Estate of the artist

 

Recorded:

Boyajian, Ani and Mark Rutkoski, eds. Stuart Davis: A Catalogue Raisonné, Volume II. New Haven: Yale University Art Gallery, 2007. Cat. no. 137, illus., p. 60

 

One of America’s most progressive champions of modern art, Stuart Davis is best known for his boldly colored, hard-edged abstractions that celebrate the American landscape and life in a proto-pop art manner. Born in Philadelphia in 1892, the artist began his career as a journalistic illustrator, and then moved into a period of Ashcan-inspired urban realism (he studied with both Robert Henri and John Sloan from 1910 to 1913). The artist’s encounter with European art at the 1913 Armory Show led him toward a different aesthetic, first into Expressionism and then later into his own particular brand of Cubism. For the most part, Davis employed his geometric cubist style to evoke the power and vibrancy of the urban landscape, particularly its industrial structures and jazz culture.

 

To a great degree, Davis’ mature aesthetic hinged on the notion of the drawn line.

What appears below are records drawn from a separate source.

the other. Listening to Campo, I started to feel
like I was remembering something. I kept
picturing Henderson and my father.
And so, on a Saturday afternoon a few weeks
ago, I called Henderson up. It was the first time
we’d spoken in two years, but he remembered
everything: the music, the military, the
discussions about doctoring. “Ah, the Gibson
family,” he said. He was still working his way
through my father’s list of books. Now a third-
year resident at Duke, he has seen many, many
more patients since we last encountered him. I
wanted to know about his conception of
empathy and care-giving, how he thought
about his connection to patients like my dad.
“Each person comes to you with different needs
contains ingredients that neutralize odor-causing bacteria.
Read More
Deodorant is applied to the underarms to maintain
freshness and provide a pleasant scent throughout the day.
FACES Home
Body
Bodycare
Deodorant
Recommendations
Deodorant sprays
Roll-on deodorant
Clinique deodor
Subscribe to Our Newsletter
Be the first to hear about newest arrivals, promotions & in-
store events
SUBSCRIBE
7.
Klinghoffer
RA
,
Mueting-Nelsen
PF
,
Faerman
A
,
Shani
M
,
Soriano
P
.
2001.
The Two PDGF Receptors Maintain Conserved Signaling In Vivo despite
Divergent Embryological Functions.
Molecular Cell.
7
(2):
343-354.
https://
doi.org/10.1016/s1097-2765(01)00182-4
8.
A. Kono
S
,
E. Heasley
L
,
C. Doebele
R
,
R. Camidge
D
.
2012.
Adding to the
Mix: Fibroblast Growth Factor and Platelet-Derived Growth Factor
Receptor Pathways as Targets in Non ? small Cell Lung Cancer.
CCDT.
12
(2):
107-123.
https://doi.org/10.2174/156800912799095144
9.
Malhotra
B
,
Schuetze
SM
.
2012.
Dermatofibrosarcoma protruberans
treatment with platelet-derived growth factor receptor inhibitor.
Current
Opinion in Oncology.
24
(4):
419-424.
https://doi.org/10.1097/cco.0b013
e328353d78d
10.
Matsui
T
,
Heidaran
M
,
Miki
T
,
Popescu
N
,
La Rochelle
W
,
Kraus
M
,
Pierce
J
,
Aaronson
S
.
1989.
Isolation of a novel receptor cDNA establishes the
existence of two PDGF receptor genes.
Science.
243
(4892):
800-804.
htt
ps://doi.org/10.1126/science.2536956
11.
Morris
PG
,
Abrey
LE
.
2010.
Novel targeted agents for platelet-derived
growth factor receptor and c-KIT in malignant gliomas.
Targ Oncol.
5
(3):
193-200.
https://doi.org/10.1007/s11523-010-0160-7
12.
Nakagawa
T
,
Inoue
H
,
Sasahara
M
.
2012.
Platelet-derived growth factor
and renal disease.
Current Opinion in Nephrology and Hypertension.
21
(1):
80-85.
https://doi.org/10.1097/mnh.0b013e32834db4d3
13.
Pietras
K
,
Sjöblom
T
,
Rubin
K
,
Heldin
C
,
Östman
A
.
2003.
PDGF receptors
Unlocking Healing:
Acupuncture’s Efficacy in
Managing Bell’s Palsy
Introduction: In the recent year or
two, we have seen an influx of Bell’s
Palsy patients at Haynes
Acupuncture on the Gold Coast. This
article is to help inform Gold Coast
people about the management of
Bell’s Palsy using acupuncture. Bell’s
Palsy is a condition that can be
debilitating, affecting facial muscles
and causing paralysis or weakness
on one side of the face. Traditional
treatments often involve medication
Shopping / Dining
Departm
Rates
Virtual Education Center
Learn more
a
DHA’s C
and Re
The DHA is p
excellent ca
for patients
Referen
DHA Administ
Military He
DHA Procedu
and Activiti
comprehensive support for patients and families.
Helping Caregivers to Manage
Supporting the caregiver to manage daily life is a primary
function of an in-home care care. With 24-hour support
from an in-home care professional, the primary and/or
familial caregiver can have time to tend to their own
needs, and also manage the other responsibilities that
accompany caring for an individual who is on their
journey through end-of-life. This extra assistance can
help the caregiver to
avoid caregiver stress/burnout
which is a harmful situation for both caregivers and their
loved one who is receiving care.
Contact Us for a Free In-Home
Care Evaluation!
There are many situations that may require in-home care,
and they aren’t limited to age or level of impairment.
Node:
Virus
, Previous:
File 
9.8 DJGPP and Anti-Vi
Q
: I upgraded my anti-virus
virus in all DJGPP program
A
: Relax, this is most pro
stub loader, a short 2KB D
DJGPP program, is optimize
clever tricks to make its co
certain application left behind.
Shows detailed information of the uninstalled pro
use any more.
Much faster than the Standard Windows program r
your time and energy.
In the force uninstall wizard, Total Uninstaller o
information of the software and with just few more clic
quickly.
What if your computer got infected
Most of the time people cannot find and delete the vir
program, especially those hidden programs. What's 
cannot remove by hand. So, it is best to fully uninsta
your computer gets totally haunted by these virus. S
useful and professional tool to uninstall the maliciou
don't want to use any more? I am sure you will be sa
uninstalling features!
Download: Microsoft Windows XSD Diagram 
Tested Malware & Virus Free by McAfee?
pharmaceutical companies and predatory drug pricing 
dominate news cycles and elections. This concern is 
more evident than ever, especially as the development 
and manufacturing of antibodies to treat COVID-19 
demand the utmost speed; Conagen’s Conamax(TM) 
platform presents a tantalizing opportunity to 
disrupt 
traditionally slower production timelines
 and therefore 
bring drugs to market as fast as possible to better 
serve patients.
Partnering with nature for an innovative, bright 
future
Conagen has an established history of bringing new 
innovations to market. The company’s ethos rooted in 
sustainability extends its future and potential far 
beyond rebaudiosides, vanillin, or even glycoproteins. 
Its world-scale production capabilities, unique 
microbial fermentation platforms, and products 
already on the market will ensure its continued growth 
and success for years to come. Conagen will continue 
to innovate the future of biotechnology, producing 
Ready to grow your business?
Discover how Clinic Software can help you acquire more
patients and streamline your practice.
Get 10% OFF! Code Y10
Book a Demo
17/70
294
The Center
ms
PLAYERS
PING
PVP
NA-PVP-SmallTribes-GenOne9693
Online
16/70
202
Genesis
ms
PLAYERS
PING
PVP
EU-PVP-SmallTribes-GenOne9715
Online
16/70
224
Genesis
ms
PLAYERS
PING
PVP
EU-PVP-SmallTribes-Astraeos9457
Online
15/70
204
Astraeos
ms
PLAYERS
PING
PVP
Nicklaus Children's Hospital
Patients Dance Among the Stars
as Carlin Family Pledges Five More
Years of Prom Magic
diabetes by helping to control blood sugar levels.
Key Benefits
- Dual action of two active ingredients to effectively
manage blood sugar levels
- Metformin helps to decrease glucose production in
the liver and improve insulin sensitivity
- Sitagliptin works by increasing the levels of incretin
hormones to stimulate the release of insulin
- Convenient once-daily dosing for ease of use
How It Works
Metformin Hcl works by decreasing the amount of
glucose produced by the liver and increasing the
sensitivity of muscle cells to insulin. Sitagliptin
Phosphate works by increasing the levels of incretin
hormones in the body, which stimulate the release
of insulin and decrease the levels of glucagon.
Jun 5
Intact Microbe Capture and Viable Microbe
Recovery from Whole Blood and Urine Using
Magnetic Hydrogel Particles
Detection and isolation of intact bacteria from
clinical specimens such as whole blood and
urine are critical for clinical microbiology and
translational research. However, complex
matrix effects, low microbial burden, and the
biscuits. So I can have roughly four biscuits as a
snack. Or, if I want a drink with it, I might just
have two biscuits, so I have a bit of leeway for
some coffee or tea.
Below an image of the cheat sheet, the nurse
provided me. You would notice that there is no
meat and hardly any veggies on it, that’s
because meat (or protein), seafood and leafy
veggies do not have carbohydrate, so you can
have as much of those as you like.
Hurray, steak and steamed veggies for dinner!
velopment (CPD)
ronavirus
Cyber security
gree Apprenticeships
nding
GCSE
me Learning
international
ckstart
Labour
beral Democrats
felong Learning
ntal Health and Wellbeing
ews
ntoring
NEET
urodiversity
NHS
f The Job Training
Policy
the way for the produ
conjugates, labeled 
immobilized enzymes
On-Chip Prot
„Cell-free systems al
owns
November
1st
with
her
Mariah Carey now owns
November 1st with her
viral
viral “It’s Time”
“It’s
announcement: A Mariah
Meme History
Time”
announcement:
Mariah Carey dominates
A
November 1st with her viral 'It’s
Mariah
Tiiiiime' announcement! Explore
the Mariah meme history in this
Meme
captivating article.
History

The artist himself considered his paintings to be drawings in oil, an interpretation that is supported by the flat colors and discrete shapes of his compositions. Another of Davis’ most distinctive characteristics was his fascination with commercial labels and packaging. Initially using typography as an indicator of a streetscape, Davis eventually developed this interest in a more formal direction, using letters and words in his paintings as structural elements as well as for their associative meanings. These hallmarks of the artist’s mature style are exemplified by A Sentimental Still Life, a pen and ink drawing from 1922.

 

Separated into six squares, the drawing exhibits a narrative progression that follows a couple through the stages of a date at an outdoor café. Beginning in the upper left, Davis sets the scene, employing pared down linear elements to portray the table, chairs and signage of the café. The second square shows the first member of the party to arrive: delineated by a series of dotted lines, the woman sits patiently, legs crossed, waiting for her companion to arrive. Standing to greet him in the third frame, she raises her arms for an embrace. Like she, the man is depicted through abstract linear components, though his are more akin to the flowing black contours of a suit. In the fourth square, he motions to the waiter for drinks, as she leans forward, head propped on her hands, gazing intently at him. In the final segment, Davis highlights the emptiness of the scene: the abandoned table, the glasses stripped of their contents, and the coins, left behind for the tip. A quirky drawing that illustrates Davis’ concern for rhythmic lines and skillful use of negative space, A Sentimental Still Life signals the direction in which Davis would take his art.